Cyber retaliation, cyber deterrence, and cyber diplomacy.

Summary

By the CyberWire staff

At a glance.

More notes on the probable impact of the Kaseya incident on US policy.
Russia's SVR suspected in attempt on the US Republican National Committee.

Further notes on policy and the Kaseya incident.

Yesterday President Biden told reporters he’ll “have more to say” about the Kaseya ransomware attack “in the next several days,” the Daily Mail reports. He announced Saturday that he’s “directed the full resources of the…Government to assist in the response,” and, according to MeriTalk, met today with an interagency ransomware taskforce.

Press Secretary Psaki shared that a “high level of our national security team has been in touch with a high level of Russian officials,” and “we expect to have another meeting next week focused on ransomware attacks.” She declined to specify whether any response would target the proximate threat actors or harboring state, but reiterated the President’s stance that host countries have “a responsibility” for domestic criminals.

Companies also have a responsibility for enacting cybersecurity best practices, she added, and the Administration’s position on paying ransom remains negative.
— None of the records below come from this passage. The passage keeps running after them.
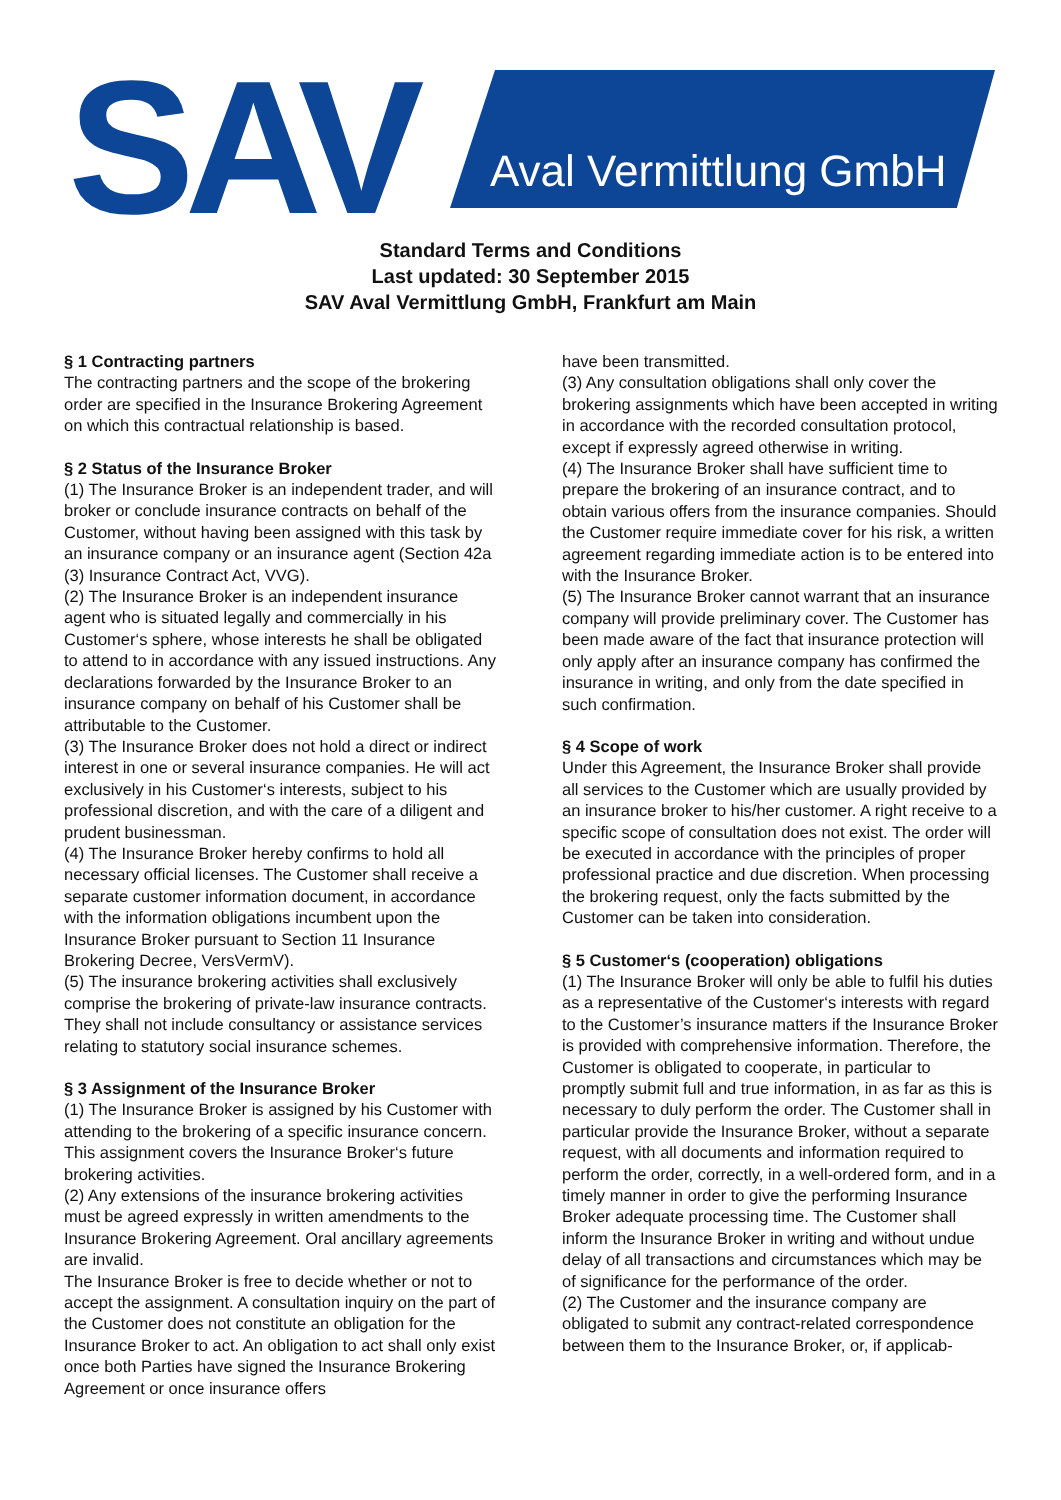SAV Aval Vermittlung GmbH
Standard Terms and Conditions
Last updated: 30 September 2015
SAV Aval Vermittlung GmbH, Frankfurt am Main
§ 1 Contracting partners
The contracting partners and the scope of the brokering order are specified in the Insurance Brokering Agreement on which this contractual relationship is based.
§ 2 Status of the Insurance Broker
(1) The Insurance Broker is an independent trader, and will broker or conclude insurance contracts on behalf of the Customer, without having been assigned with this task by an insurance company or an insurance agent (Section 42a (3) Insurance Contract Act, VVG).
(2) The Insurance Broker is an independent insurance agent who is situated legally and commercially in his Customer‘s sphere, whose interests he shall be obligated to attend to in accordance with any issued instructions. Any declarations forwarded by the Insurance Broker to an insurance company on behalf of his Customer shall be attributable to the Customer.
(3) The Insurance Broker does not hold a direct or indirect interest in one or several insurance companies. He will act exclusively in his Customer‘s interests, subject to his professional discretion, and with the care of a diligent and prudent businessman.
(4) The Insurance Broker hereby confirms to hold all necessary official licenses. The Customer shall receive a separate customer information document, in accordance with the information obligations incumbent upon the Insurance Broker pursuant to Section 11 Insurance Brokering Decree, VersVermV).
(5) The insurance brokering activities shall exclusively comprise the brokering of private-law insurance contracts. They shall not include consultancy or assistance services relating to statutory social insurance schemes.
§ 3 Assignment of the Insurance Broker
(1) The Insurance Broker is assigned by his Customer with attending to the brokering of a specific insurance concern. This assignment covers the Insurance Broker‘s future brokering activities.
(2) Any extensions of the insurance brokering activities must be agreed expressly in written amendments to the Insurance Brokering Agreement. Oral ancillary agreements are invalid.
The Insurance Broker is free to decide whether or not to accept the assignment. A consultation inquiry on the part of the Customer does not constitute an obligation for the Insurance Broker to act. An obligation to act shall only exist once both Parties have signed the Insurance Brokering Agreement or once insurance offers
have been transmitted.
(3) Any consultation obligations shall only cover the brokering assignments which have been accepted in writing in accordance with the recorded consultation protocol, except if expressly agreed otherwise in writing.
(4) The Insurance Broker shall have sufficient time to prepare the brokering of an insurance contract, and to obtain various offers from the insurance companies. Should the Customer require immediate cover for his risk, a written agreement regarding immediate action is to be entered into with the Insurance Broker.
(5) The Insurance Broker cannot warrant that an insurance company will provide preliminary cover. The Customer has been made aware of the fact that insurance protection will only apply after an insurance company has confirmed the insurance in writing, and only from the date specified in such confirmation.
§ 4 Scope of work
Under this Agreement, the Insurance Broker shall provide all services to the Customer which are usually provided by an insurance broker to his/her customer. A right receive to a specific scope of consultation does not exist. The order will be executed in accordance with the principles of proper professional practice and due discretion. When processing the brokering request, only the facts submitted by the Customer can be taken into consideration.
§ 5 Customer‘s (cooperation) obligations
(1) The Insurance Broker will only be able to fulfil his duties as a representative of the Customer‘s interests with regard to the Customer’s insurance matters if the Insurance Broker is provided with comprehensive information. Therefore, the Customer is obligated to cooperate, in particular to promptly submit full and true information, in as far as this is necessary to duly perform the order. The Customer shall in particular provide the Insurance Broker, without a separate request, with all documents and information required to perform the order, correctly, in a well-ordered form, and in a timely manner in order to give the performing Insurance Broker adequate processing time. The Customer shall inform the Insurance Broker in writing and without undue delay of all transactions and circumstances which may be of significance for the performance of the order.
(2) The Customer and the insurance company are obligated to submit any contract-related correspondence between them to the Insurance Broker, or, if applicab-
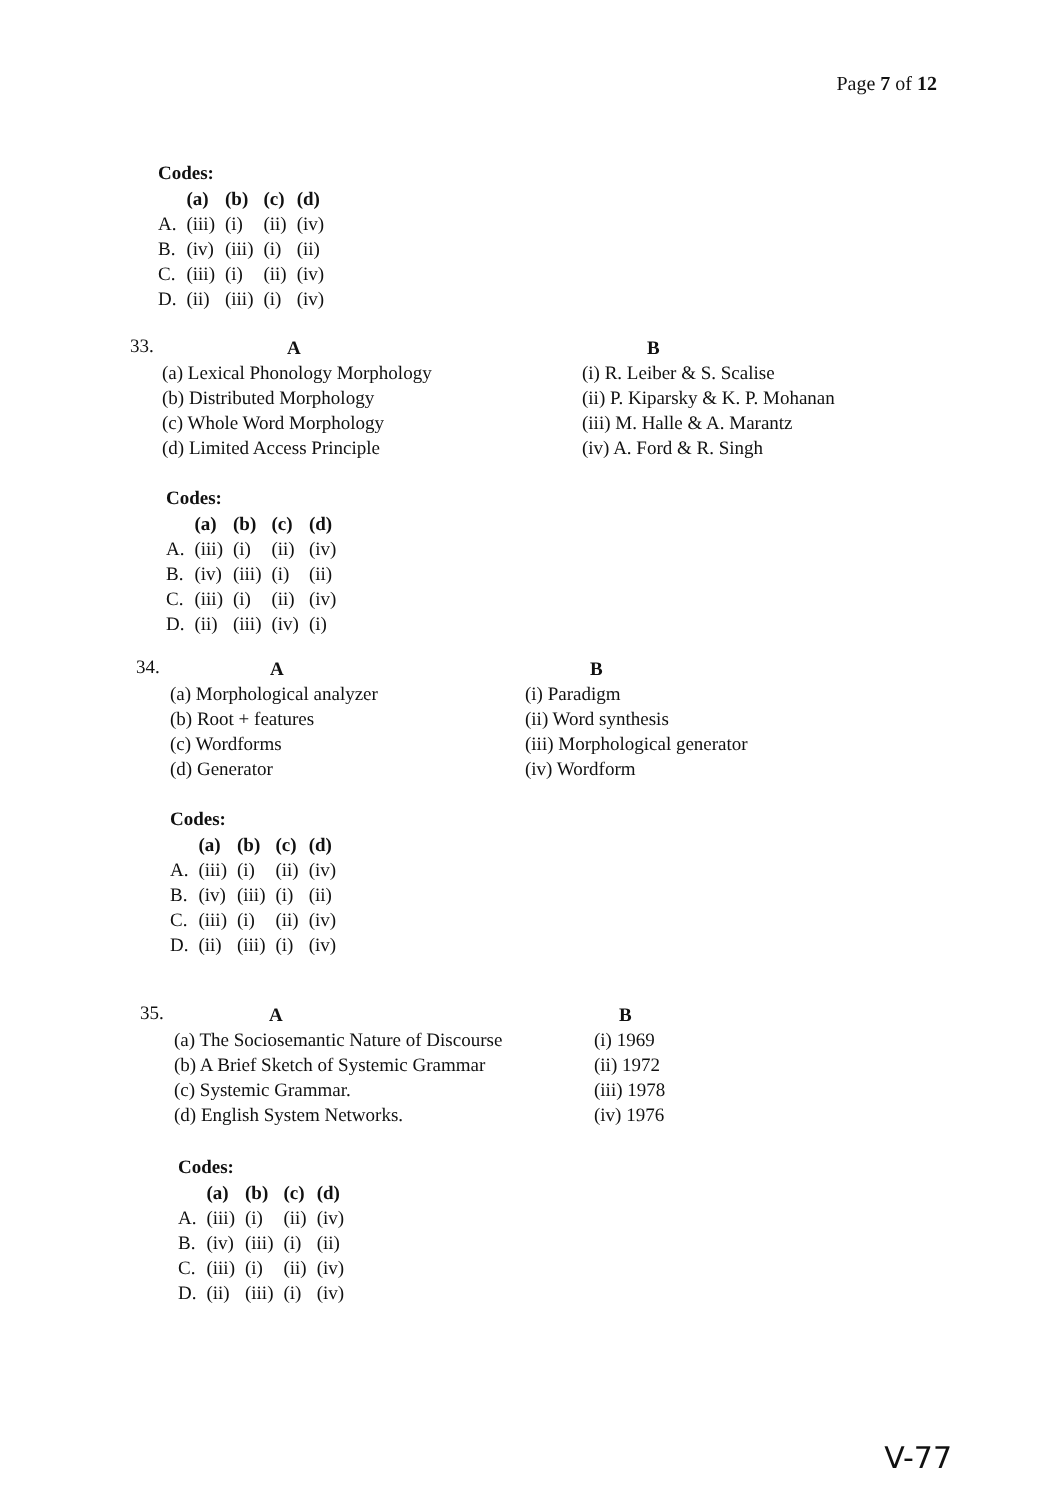Page 7 of 12
Codes:
| | (a) | (b) | (c) | (d) |
| --- | --- | --- | --- | --- |
| A. | (iii) | (i) | (ii) | (iv) |
| B. | (iv) | (iii) | (i) | (ii) |
| C. | (iii) | (i) | (ii) | (iv) |
| D. | (ii) | (iii) | (i) | (iv) |
33.
A
(a) Lexical Phonology Morphology
(b) Distributed Morphology
(c) Whole Word Morphology
(d) Limited Access Principle
B
(i) R. Leiber & S. Scalise
(ii) P. Kiparsky & K. P. Mohanan
(iii) M. Halle & A. Marantz
(iv) A. Ford & R. Singh
Codes:
| | (a) | (b) | (c) | (d) |
| --- | --- | --- | --- | --- |
| A. | (iii) | (i) | (ii) | (iv) |
| B. | (iv) | (iii) | (i) | (ii) |
| C. | (iii) | (i) | (ii) | (iv) |
| D. | (ii) | (iii) | (iv) | (i) |
34.
A
(a) Morphological analyzer
(b) Root + features
(c) Wordforms
(d) Generator
B
(i) Paradigm
(ii) Word synthesis
(iii) Morphological generator
(iv) Wordform
Codes:
| | (a) | (b) | (c) | (d) |
| --- | --- | --- | --- | --- |
| A. | (iii) | (i) | (ii) | (iv) |
| B. | (iv) | (iii) | (i) | (ii) |
| C. | (iii) | (i) | (ii) | (iv) |
| D. | (ii) | (iii) | (i) | (iv) |
35.
A
(a) The Sociosemantic Nature of Discourse
(b) A Brief Sketch of Systemic Grammar
(c) Systemic Grammar.
(d) English System Networks.
B
(i) 1969
(ii) 1972
(iii) 1978
(iv) 1976
Codes:
| | (a) | (b) | (c) | (d) |
| --- | --- | --- | --- | --- |
| A. | (iii) | (i) | (ii) | (iv) |
| B. | (iv) | (iii) | (i) | (ii) |
| C. | (iii) | (i) | (ii) | (iv) |
| D. | (ii) | (iii) | (i) | (iv) |
V-77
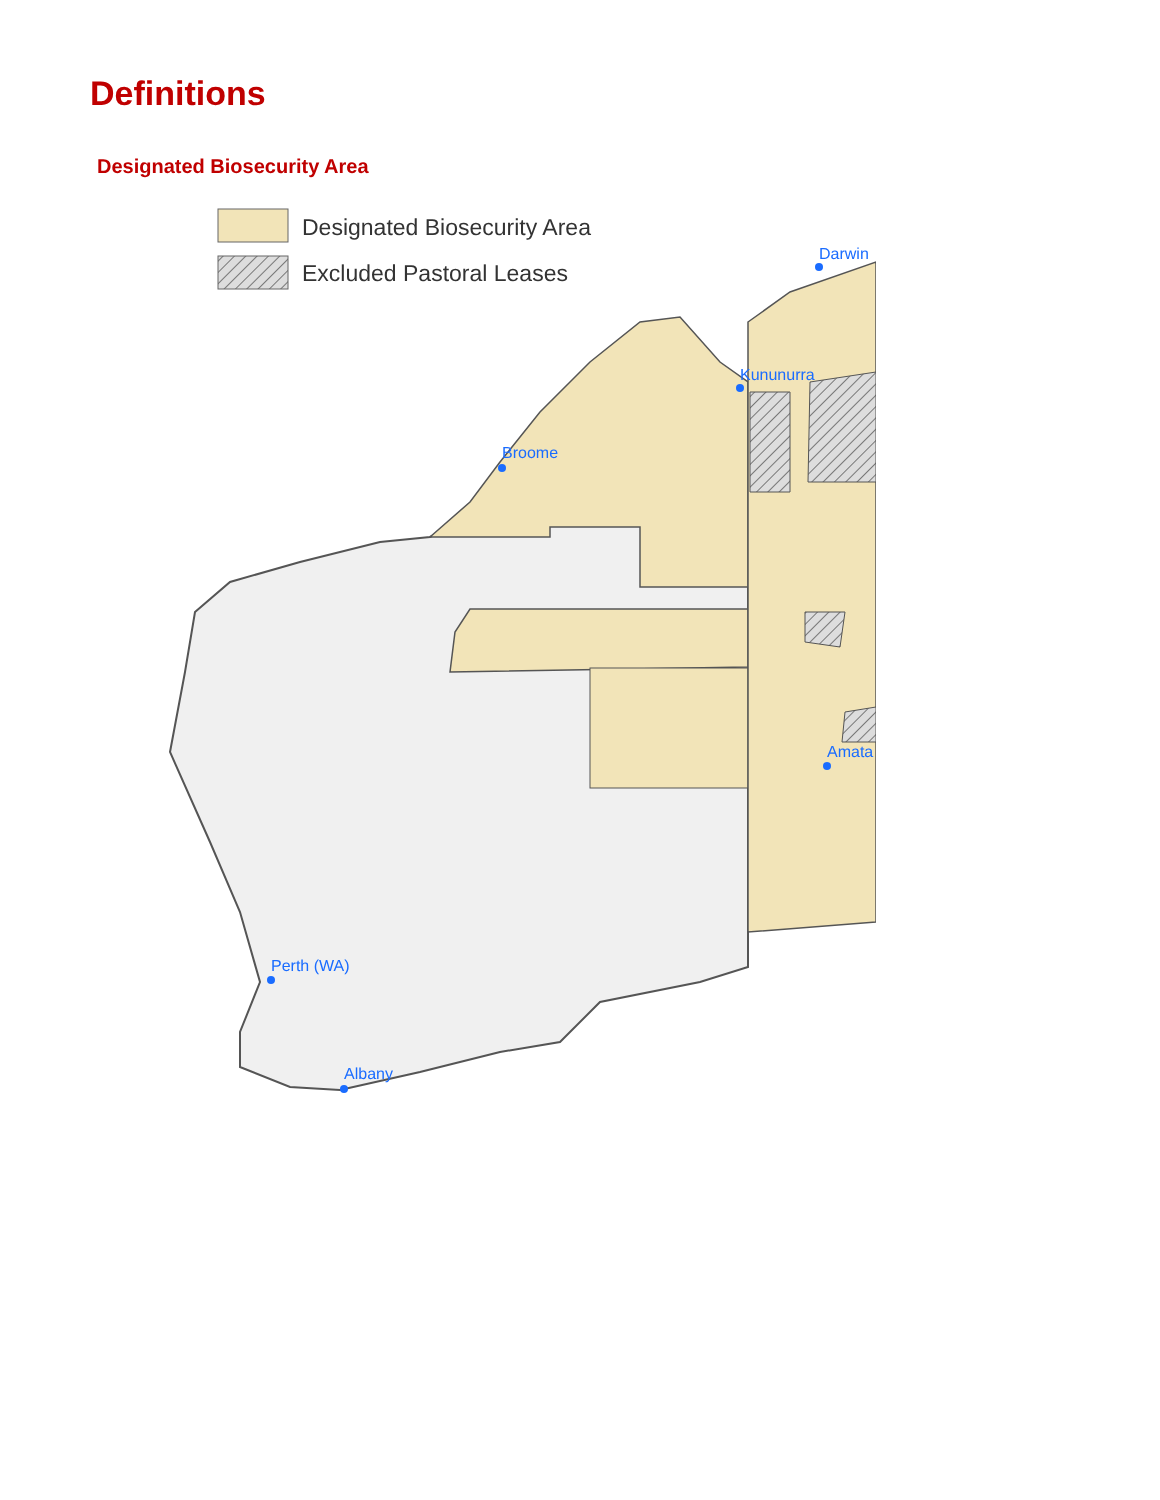Definitions
Designated Biosecurity Area
Designated Biosecurity Area
Excluded Pastoral Leases
Darwin
Kununurra
Broome
Amata
Perth (WA)
Albany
The Christian Science Monitor observes potential for conflict and finger pointing between the public and private sectors, as the Government grows leery of leaving cybersecurity to the business community. Chamber of Commerce cyber officer Christopher Roberti hopes for a productive partnership, however.

The Monitor considers the installation of cyber czar Chris Inglis as a step “toward greater coordination” in a tumultuous time, noting that Inglis will organize the response of Homeland Security, Justice, and Treasury cyber officials with the help of seventy-five staff.

Russia’s challenge to the US Administration.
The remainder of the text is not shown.